In POLICY_1, crea una regola
denycon la seguente condizione di corrispondenza:evaluateAddressGroup('BAD_IPS', origin.ip)Creare un secondo criterio di sicurezza del backend denominato POLICY_2. allegalo a BACKEND_SERVICE_2.
In POLICY_2, crea una regola
denycon la seguente condizione di corrispondenza, che esclude66.249.77.32/27e66.249.77.64/27:evaluateAddressGroup('BAD_IPS', origin.ip, [66.249.77.32/27, 66.249.77.64/27])

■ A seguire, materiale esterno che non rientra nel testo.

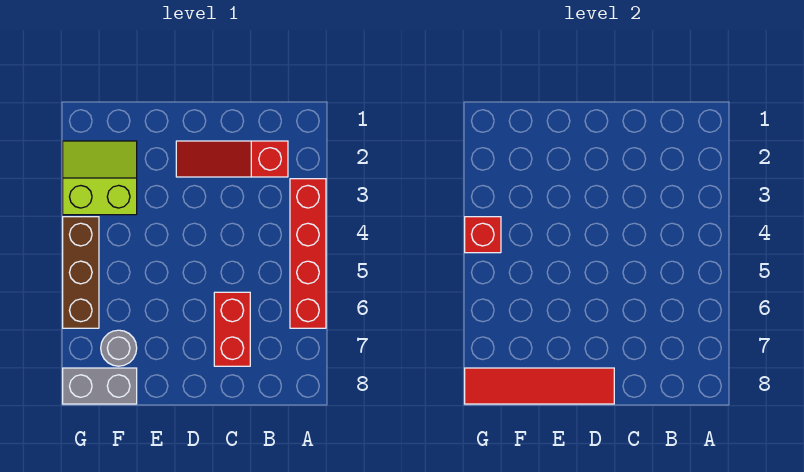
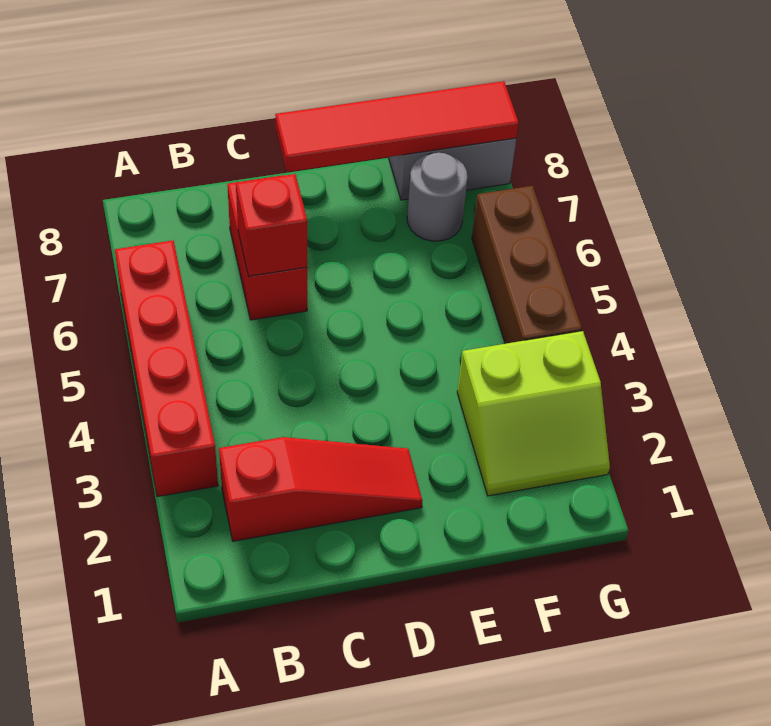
red 1x1 brick [465,217,501,253] -> red 1x1 brick moved to [236,174,307,276]

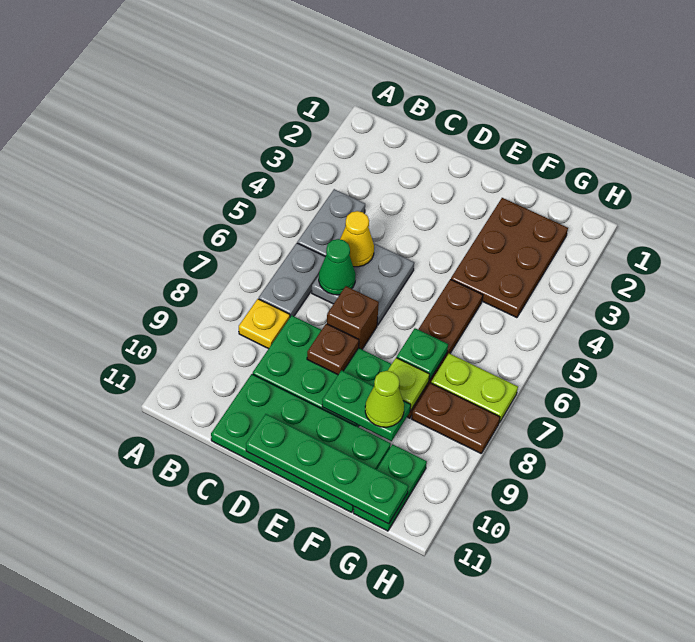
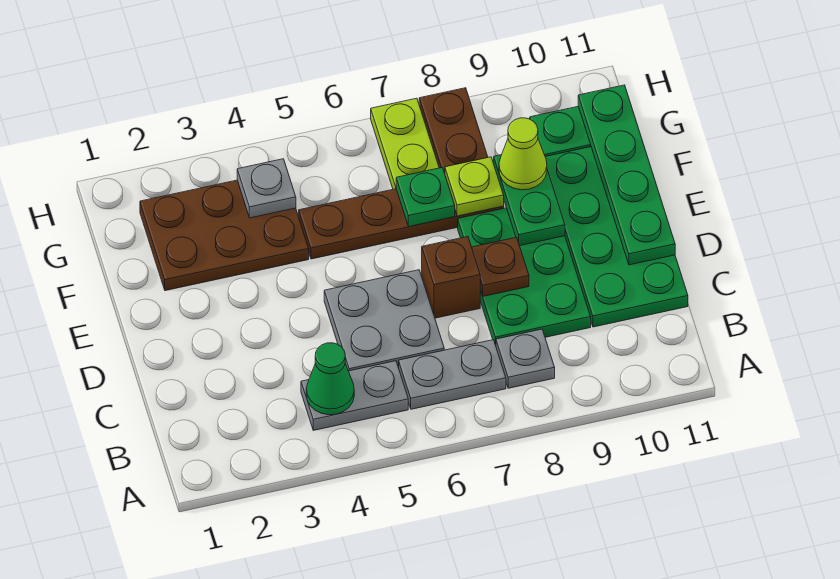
yellow 1x1 plate [239,299,290,349] -> grey 1x1 plate [496,329,555,388]
yellow 1x1 cone [340,211,374,267] -> none
green 1x1 cone [319,239,356,295] -> green 1x1 cone moved to [306,343,354,415]
none -> grey 1x1 plate [237,159,296,218]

Utilizzare un gruppo di indirizzi per la corrispondenza con gli indirizzi IP degli utenti
Per questo esempio, immagina di avere un gruppo di indirizzi IP chiamato
BAD_IPS con 10.000 indirizzi IP che sai essere dannosi. Nella
Inoltre, si utilizza un proxy upstream che include informazioni sul
i clienti che hanno origine nell'intestazione. Puoi negare tutti questi indirizzi IP utilizzando
una singola regola del criterio di sicurezza deny con la seguente corrispondenza
condizione:
evaluateAddressGroup('BAD_IPS', origin.user_ip)
Per ulteriori informazioni sugli indirizzi IP degli utenti, consulta Attributi del linguaggio delle regole.